Data records Start Marker
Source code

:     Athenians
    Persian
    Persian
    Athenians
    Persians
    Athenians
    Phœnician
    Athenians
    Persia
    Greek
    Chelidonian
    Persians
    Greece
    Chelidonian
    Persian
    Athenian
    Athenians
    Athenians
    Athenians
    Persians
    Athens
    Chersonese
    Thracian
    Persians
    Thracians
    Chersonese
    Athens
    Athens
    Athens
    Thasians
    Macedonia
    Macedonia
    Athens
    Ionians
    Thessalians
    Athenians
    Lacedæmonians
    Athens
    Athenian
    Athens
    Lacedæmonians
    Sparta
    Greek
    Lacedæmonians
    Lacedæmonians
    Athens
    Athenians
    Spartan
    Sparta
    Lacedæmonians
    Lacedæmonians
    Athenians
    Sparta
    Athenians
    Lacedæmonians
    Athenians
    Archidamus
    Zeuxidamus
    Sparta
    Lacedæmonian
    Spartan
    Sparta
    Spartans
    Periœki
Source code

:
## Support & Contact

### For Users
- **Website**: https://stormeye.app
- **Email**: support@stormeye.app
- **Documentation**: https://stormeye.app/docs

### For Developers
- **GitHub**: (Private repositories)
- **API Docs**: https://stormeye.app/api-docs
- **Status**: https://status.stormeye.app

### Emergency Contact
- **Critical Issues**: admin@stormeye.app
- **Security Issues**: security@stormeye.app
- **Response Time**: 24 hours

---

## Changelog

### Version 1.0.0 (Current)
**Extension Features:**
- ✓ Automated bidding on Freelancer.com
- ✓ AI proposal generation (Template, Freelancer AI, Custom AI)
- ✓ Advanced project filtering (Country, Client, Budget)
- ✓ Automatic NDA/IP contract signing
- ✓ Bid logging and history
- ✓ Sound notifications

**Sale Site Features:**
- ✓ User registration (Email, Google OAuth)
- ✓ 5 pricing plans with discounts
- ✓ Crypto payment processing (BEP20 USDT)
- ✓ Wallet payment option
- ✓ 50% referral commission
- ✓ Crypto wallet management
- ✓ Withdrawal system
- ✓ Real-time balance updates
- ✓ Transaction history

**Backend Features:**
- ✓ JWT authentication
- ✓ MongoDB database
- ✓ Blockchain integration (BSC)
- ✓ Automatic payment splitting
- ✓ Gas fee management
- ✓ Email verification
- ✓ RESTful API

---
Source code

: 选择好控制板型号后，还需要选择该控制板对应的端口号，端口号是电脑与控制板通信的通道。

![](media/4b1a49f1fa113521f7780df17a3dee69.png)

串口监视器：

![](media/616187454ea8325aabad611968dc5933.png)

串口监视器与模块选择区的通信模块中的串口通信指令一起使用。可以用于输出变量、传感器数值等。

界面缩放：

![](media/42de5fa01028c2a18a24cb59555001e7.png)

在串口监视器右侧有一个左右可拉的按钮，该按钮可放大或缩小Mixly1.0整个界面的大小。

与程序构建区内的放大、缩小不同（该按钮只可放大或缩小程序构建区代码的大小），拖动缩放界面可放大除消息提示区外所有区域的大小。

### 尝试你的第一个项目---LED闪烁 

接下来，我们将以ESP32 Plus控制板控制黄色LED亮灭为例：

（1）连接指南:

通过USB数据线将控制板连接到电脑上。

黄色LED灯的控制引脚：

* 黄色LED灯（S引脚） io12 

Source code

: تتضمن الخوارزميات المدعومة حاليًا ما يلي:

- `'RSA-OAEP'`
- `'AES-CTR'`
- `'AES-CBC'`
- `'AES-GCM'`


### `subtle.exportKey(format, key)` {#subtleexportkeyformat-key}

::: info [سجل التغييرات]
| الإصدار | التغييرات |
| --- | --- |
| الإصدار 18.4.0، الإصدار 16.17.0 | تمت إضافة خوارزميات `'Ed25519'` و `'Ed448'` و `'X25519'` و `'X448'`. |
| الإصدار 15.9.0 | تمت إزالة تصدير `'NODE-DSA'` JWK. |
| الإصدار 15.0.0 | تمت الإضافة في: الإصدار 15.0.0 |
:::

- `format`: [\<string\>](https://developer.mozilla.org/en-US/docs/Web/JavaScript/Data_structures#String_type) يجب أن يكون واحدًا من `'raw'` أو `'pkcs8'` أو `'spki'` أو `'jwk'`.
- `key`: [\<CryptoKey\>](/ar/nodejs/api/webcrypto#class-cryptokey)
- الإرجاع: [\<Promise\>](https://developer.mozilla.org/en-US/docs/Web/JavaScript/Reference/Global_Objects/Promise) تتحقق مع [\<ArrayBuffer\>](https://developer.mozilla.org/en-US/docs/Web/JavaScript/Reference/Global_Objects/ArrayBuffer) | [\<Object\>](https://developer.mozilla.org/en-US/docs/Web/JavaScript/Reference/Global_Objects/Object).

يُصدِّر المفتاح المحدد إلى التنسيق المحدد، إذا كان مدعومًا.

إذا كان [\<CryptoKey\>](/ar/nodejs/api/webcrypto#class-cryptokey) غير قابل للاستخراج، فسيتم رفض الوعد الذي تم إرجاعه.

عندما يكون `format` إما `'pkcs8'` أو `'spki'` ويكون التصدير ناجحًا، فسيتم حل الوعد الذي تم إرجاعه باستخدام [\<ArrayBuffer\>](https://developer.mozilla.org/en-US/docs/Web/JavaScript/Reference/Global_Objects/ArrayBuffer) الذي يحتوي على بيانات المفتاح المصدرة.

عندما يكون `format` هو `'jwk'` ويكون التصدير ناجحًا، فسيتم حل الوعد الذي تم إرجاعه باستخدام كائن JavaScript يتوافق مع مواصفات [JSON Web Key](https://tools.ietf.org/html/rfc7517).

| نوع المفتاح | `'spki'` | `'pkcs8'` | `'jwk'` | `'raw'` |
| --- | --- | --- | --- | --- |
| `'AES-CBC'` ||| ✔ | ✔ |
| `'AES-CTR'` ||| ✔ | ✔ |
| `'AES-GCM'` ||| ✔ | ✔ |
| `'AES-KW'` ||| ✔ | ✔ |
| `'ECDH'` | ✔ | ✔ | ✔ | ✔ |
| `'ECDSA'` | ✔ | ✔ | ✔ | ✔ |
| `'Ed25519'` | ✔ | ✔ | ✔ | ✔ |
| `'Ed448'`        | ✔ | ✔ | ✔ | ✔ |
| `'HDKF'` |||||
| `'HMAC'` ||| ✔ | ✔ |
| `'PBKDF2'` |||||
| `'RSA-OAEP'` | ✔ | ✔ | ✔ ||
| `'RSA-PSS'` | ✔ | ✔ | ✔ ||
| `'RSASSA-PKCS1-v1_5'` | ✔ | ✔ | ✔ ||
Data records End Marker
Set down each entry above again exactly as it reads.

**Exercise answer**
Source code

:     Athenians
    Persian
    Persian
    Athenians
    Persians
    Athenians
    Phœnician
    Athenians
    Persia
    Greek
    Chelidonian
    Persians
    Greece
    Chelidonian
    Persian
    Athenian
    Athenians
    Athenians
    Athenians
    Persians
    Athens
    Chersonese
    Thracian
    Persians
    Thracians
    Chersonese
    Athens
    Athens
    Athens
    Thasians
    Macedonia
    Macedonia
    Athens
    Ionians
    Thessalians
    Athenians
    Lacedæmonians
    Athens
    Athenian
    Athens
    Lacedæmonians
    Sparta
    Greek
    Lacedæmonians
    Lacedæmonians
    Athens
    Athenians
    Spartan
    Sparta
    Lacedæmonians
    Lacedæmonians
    Athenians
    Sparta
    Athenians
    Lacedæmonians
    Athenians
    Archidamus
    Zeuxidamus
    Sparta
    Lacedæmonian
    Spartan
    Sparta
    Spartans
    Periœki
Source code

:
## Support & Contact

### For Users
- **Website**: https://stormeye.app
- **Email**: support@stormeye.app
- **Documentation**: https://stormeye.app/docs

### For Developers
- **GitHub**: (Private repositories)
- **API Docs**: https://stormeye.app/api-docs
- **Status**: https://status.stormeye.app

### Emergency Contact
- **Critical Issues**: admin@stormeye.app
- **Security Issues**: security@stormeye.app
- **Response Time**: 24 hours

---

## Changelog

### Version 1.0.0 (Current)
**Extension Features:**
- ✓ Automated bidding on Freelancer.com
- ✓ AI proposal generation (Template, Freelancer AI, Custom AI)
- ✓ Advanced project filtering (Country, Client, Budget)
- ✓ Automatic NDA/IP contract signing
- ✓ Bid logging and history
- ✓ Sound notifications

**Sale Site Features:**
- ✓ User registration (Email, Google OAuth)
- ✓ 5 pricing plans with discounts
- ✓ Crypto payment processing (BEP20 USDT)
- ✓ Wallet payment option
- ✓ 50% referral commission
- ✓ Crypto wallet management
- ✓ Withdrawal system
- ✓ Real-time balance updates
- ✓ Transaction history

**Backend Features:**
- ✓ JWT authentication
- ✓ MongoDB database
- ✓ Blockchain integration (BSC)
- ✓ Automatic payment splitting
- ✓ Gas fee management
- ✓ Email verification
- ✓ RESTful API

---
Source code

: 选择好控制板型号后，还需要选择该控制板对应的端口号，端口号是电脑与控制板通信的通道。

![](media/4b1a49f1fa113521f7780df17a3dee69.png)

串口监视器：

![](media/616187454ea8325aabad611968dc5933.png)

串口监视器与模块选择区的通信模块中的串口通信指令一起使用。可以用于输出变量、传感器数值等。

界面缩放：

![](media/42de5fa01028c2a18a24cb59555001e7.png)

在串口监视器右侧有一个左右可拉的按钮，该按钮可放大或缩小Mixly1.0整个界面的大小。

与程序构建区内的放大、缩小不同（该按钮只可放大或缩小程序构建区代码的大小），拖动缩放界面可放大除消息提示区外所有区域的大小。

### 尝试你的第一个项目---LED闪烁 

接下来，我们将以ESP32 Plus控制板控制黄色LED亮灭为例：

（1）连接指南:

通过USB数据线将控制板连接到电脑上。

黄色LED灯的控制引脚：

* 黄色LED灯（S引脚） io12 

Source code

: تتضمن الخوارزميات المدعومة حاليًا ما يلي:

- `'RSA-OAEP'`
- `'AES-CTR'`
- `'AES-CBC'`
- `'AES-GCM'`


### `subtle.exportKey(format, key)` {#subtleexportkeyformat-key}

::: info [سجل التغييرات]
| الإصدار | التغييرات |
| --- | --- |
| الإصدار 18.4.0، الإصدار 16.17.0 | تمت إضافة خوارزميات `'Ed25519'` و `'Ed448'` و `'X25519'` و `'X448'`. |
| الإصدار 15.9.0 | تمت إزالة تصدير `'NODE-DSA'` JWK. |
| الإصدار 15.0.0 | تمت الإضافة في: الإصدار 15.0.0 |
:::

- `format`: [\<string\>](https://developer.mozilla.org/en-US/docs/Web/JavaScript/Data_structures#String_type) يجب أن يكون واحدًا من `'raw'` أو `'pkcs8'` أو `'spki'` أو `'jwk'`.
- `key`: [\<CryptoKey\>](/ar/nodejs/api/webcrypto#class-cryptokey)
- الإرجاع: [\<Promise\>](https://developer.mozilla.org/en-US/docs/Web/JavaScript/Reference/Global_Objects/Promise) تتحقق مع [\<ArrayBuffer\>](https://developer.mozilla.org/en-US/docs/Web/JavaScript/Reference/Global_Objects/ArrayBuffer) | [\<Object\>](https://developer.mozilla.org/en-US/docs/Web/JavaScript/Reference/Global_Objects/Object).

يُصدِّر المفتاح المحدد إلى التنسيق المحدد، إذا كان مدعومًا.

إذا كان [\<CryptoKey\>](/ar/nodejs/api/webcrypto#class-cryptokey) غير قابل للاستخراج، فسيتم رفض الوعد الذي تم إرجاعه.

عندما يكون `format` إما `'pkcs8'` أو `'spki'` ويكون التصدير ناجحًا، فسيتم حل الوعد الذي تم إرجاعه باستخدام [\<ArrayBuffer\>](https://developer.mozilla.org/en-US/docs/Web/JavaScript/Reference/Global_Objects/ArrayBuffer) الذي يحتوي على بيانات المفتاح المصدرة.

عندما يكون `format` هو `'jwk'` ويكون التصدير ناجحًا، فسيتم حل الوعد الذي تم إرجاعه باستخدام كائن JavaScript يتوافق مع مواصفات [JSON Web Key](https://tools.ietf.org/html/rfc7517).

| نوع المفتاح | `'spki'` | `'pkcs8'` | `'jwk'` | `'raw'` |
| --- | --- | --- | --- | --- |
| `'AES-CBC'` ||| ✔ | ✔ |
| `'AES-CTR'` ||| ✔ | ✔ |
| `'AES-GCM'` ||| ✔ | ✔ |
| `'AES-KW'` ||| ✔ | ✔ |
| `'ECDH'` | ✔ | ✔ | ✔ | ✔ |
| `'ECDSA'` | ✔ | ✔ | ✔ | ✔ |
| `'Ed25519'` | ✔ | ✔ | ✔ | ✔ |
| `'Ed448'`        | ✔ | ✔ | ✔ | ✔ |
| `'HDKF'` |||||
| `'HMAC'` ||| ✔ | ✔ |
| `'PBKDF2'` |||||
| `'RSA-OAEP'` | ✔ | ✔ | ✔ ||
| `'RSA-PSS'` | ✔ | ✔ | ✔ ||
| `'RSASSA-PKCS1-v1_5'` | ✔ | ✔ | ✔ ||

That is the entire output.